Conventional sparging wells comprise a well shaft or a borehole made in the earth. One of two pipes extends from ground level down the shaft and terminates in an outlet to provide for injecting a pressurized gas such as air, oxygen or carbon dioxide into the water table for the purpose of developing gaseous bubbles that entrain, for example, contaminants, such as fuel oil, gasoline, lubricating oil, chlorinated hydrocarbons, transformer dielectric liquids and a host of other volatile chemical compounds that have permeated the soils at and above the water table as a result of ground spills or leaky tanks, for example. The sparging gas injected into the water table percolates up and through the capillary fringe and vadose soil and volatilizes the dispersed pressurized gas is distributed in the vadose zone above the water table in a slightly pressurized state. In the widely used conventional sparging wells, another pipe, that is, a suction pipe is also directed downwardly from the manway chamber at the upper part of the well. Since the conventional vapor sparging well shaft is an uncased hole drilled in the ground to the water table, a region above the water table in the well shaft and above the discharge end of the gas injection pipe, is sealed off with impervious grout. The grout extends upwardly in the well shaft to about the level where intake orifices of the suction pipe begin. This prevents the contaminated vapor from short circuiting up the well shaft and causes it to be diverted through the vadose zone to the suction pipe intake. Hence, contaminated vapor, as it is usually called, must follow a path through the vadose that is generally concentric to the well shaft before the gases can reach the suction pipe. This results in the suction or negative pressure having an effect in the vadose zone or ground at some radial distance from the well shaft. It is desirable for the negative pressure or suction effect to extend to the greatest area possible around the collection well.

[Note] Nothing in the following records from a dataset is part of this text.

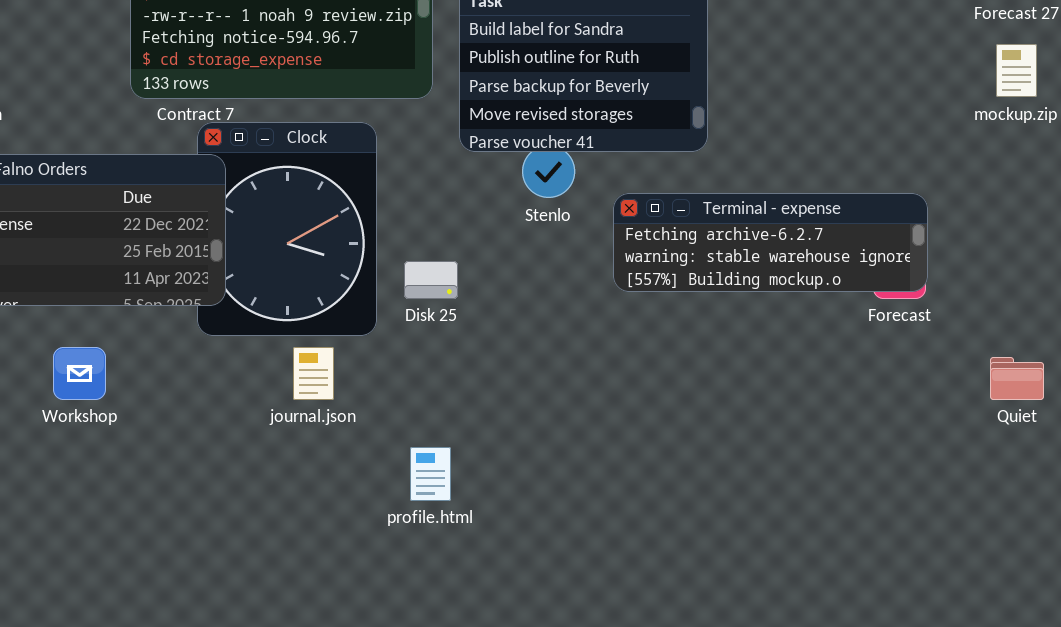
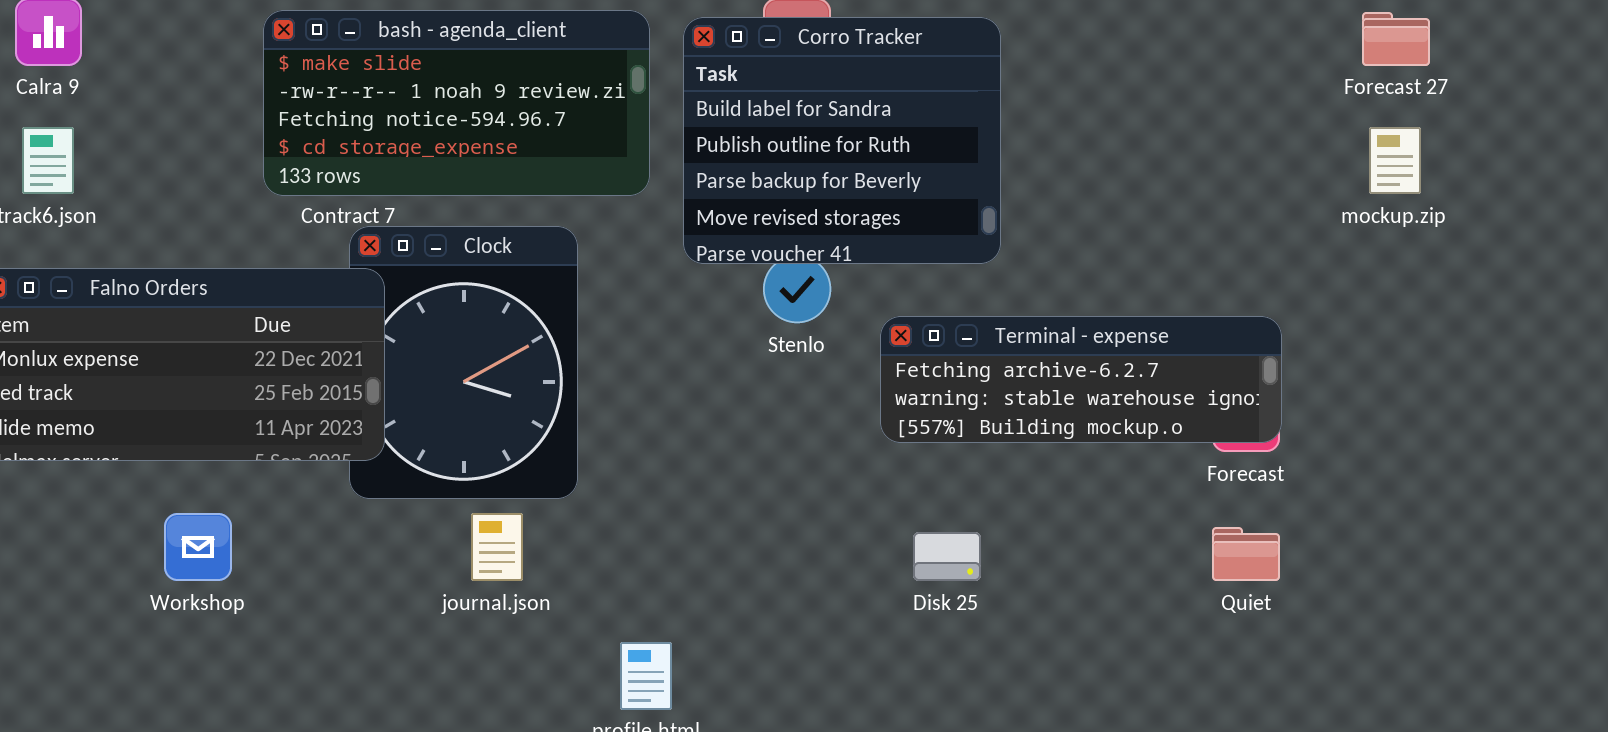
Disk 25: [404,261,458,299] -> [913,532,981,581], moved
Quiet: [990,357,1044,400] -> [1212,527,1280,581], moved

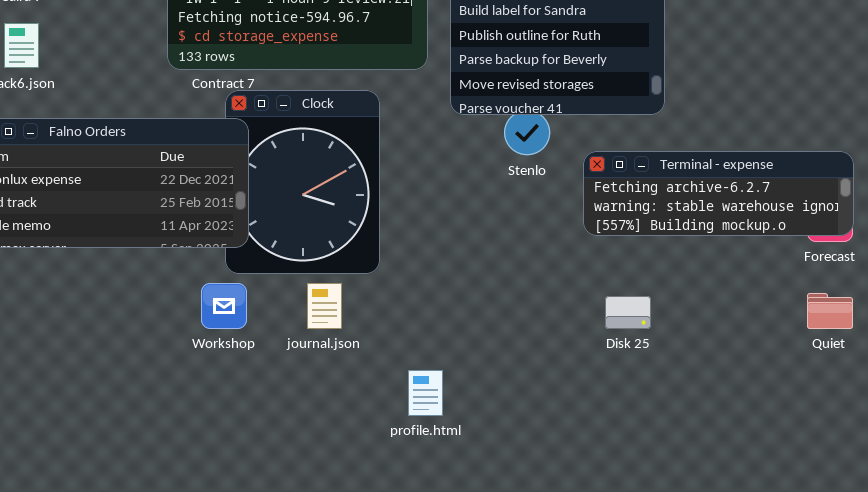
Workshop: [164,513,232,581] -> [201,283,247,329], moved

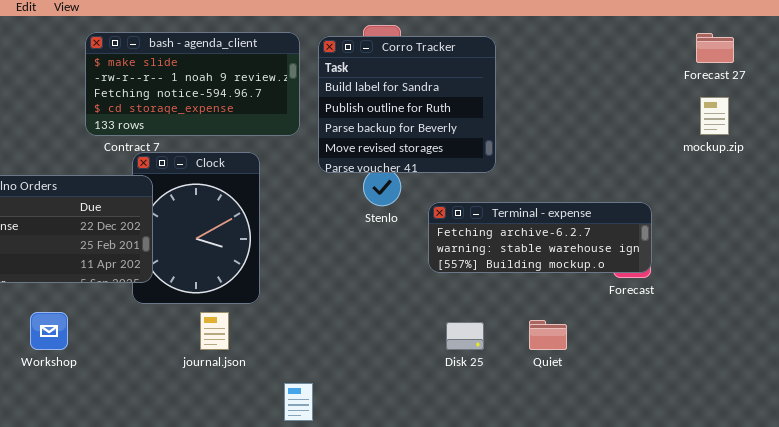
Workshop: [201,283,247,329] -> [30,312,68,350], moved
Quiet: [807,293,853,329] -> [529,320,567,350], moved

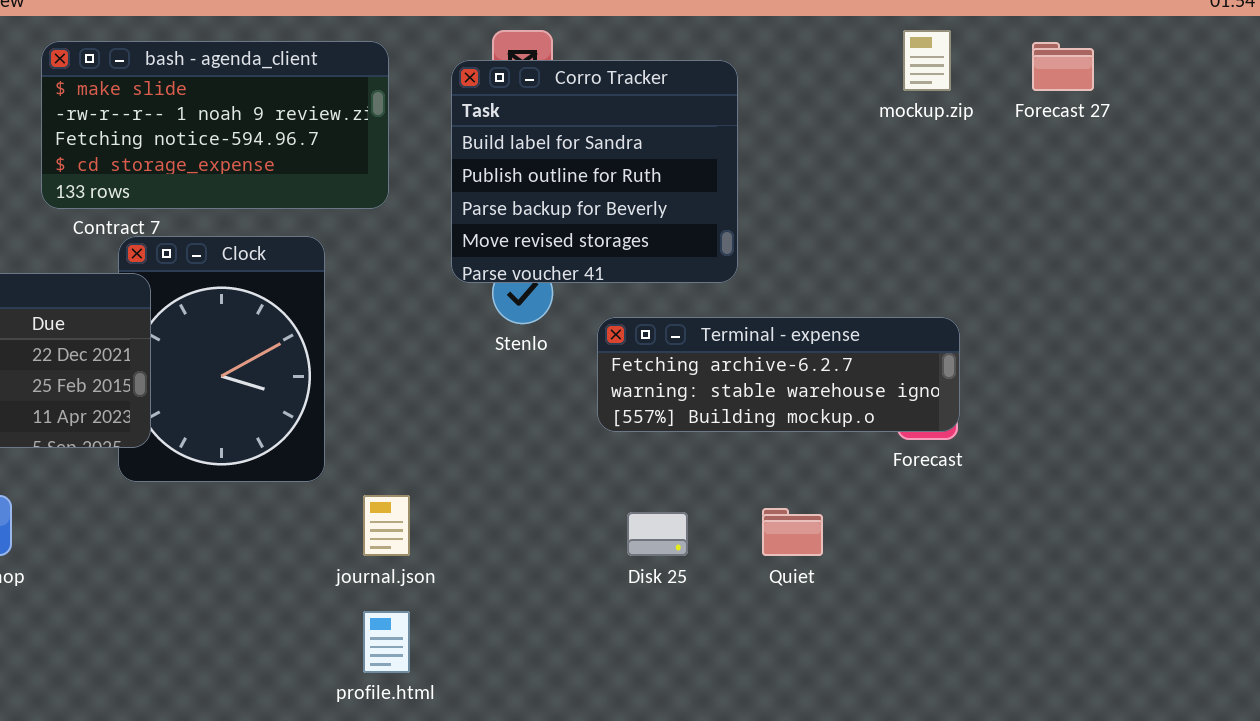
Corro Tracker: [318,36,496,173] -> [451,60,738,283], moved
mockup.zip: [700,97,729,135] -> [903,30,951,91], moved
journal.json: [200,312,229,350] -> [363,495,410,556], moved

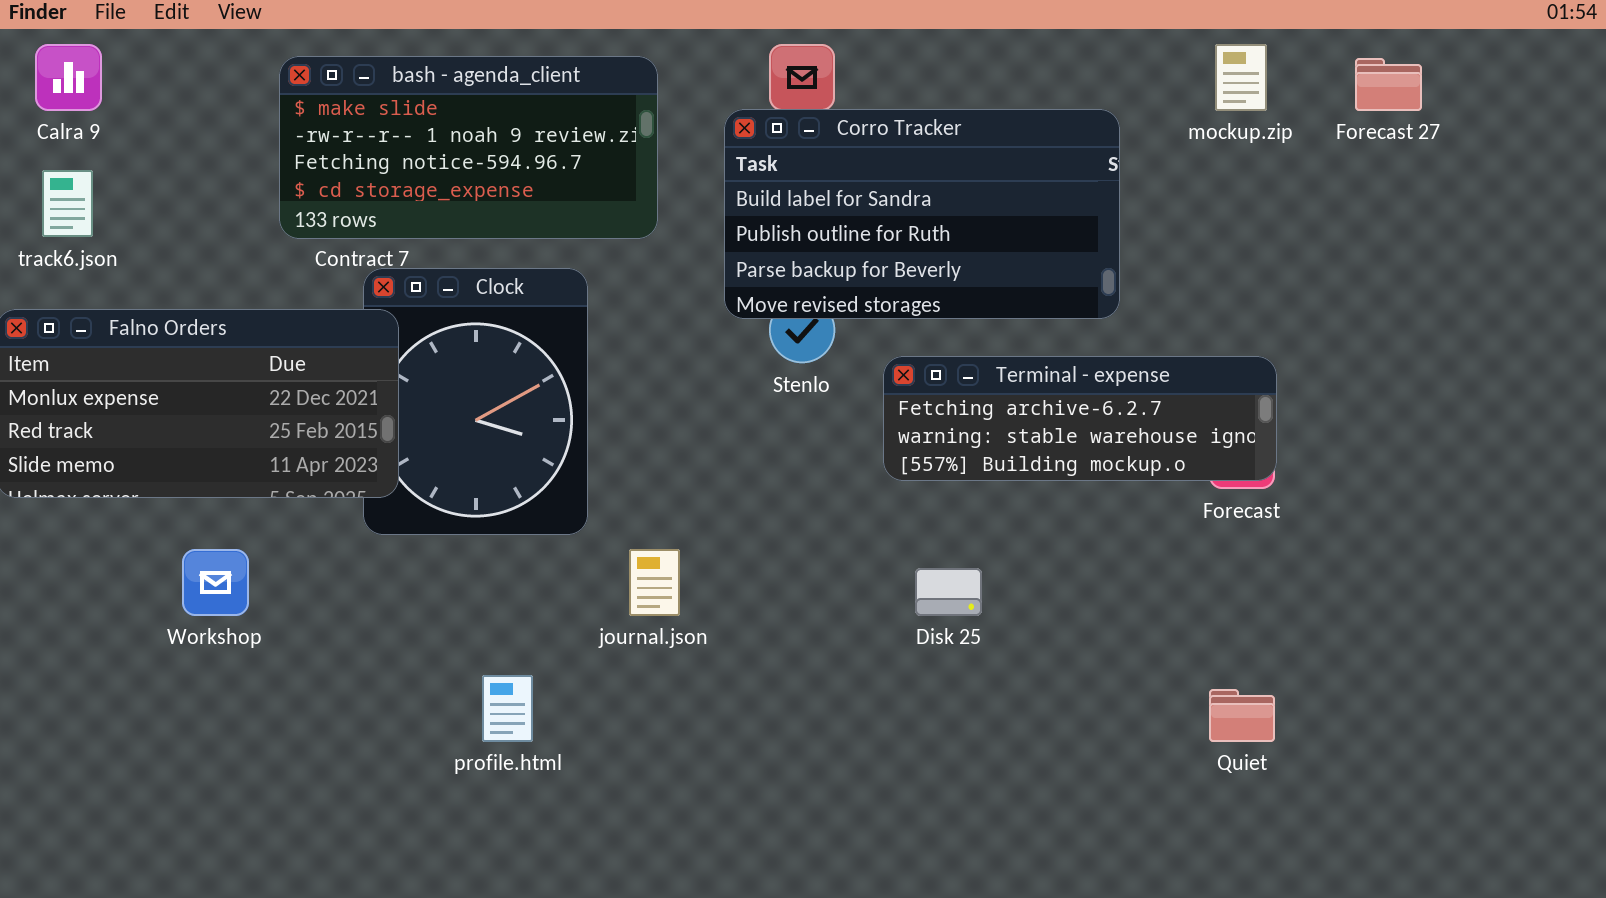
Corro Tracker: [451,60,738,283] -> [724,109,1120,319], resized
Quiet: [762,508,823,556] -> [1209,689,1275,742], moved
profile.html: [363,611,410,673] -> [482,675,533,742], moved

One of the problems of a conventional and essentially standardized sparging well such as the one outlined above is that it lacks versatility. That is, it is not readily adaptable to operating in a solely pressure input mode, nor solely in a suction mode, and, therefore, it is not a good candidate for use in arrays or networks of interconnected wells wherein it would be highly advantageous to have one or more wells functioning in the gas sparging source mode, one or more wells acting in the contaminant collection mode and possibly other wells acting in sparging gas sourcing and vapor collection modes, alternately, or independently.
Another of the deficiencies of conventional sparging wells is that ground surface liquids can easily enter the well through the manway, which is a space at ground level for accessing the top of the well. Because of the vacuum or negative pressure condition created, these contaminants can be drawn down into the well borehole and render the well useless or ineffective. Another deficiency is the limited zone and area of influence, which is confined to the distance between the well pipe terminations and the points within the well vertically.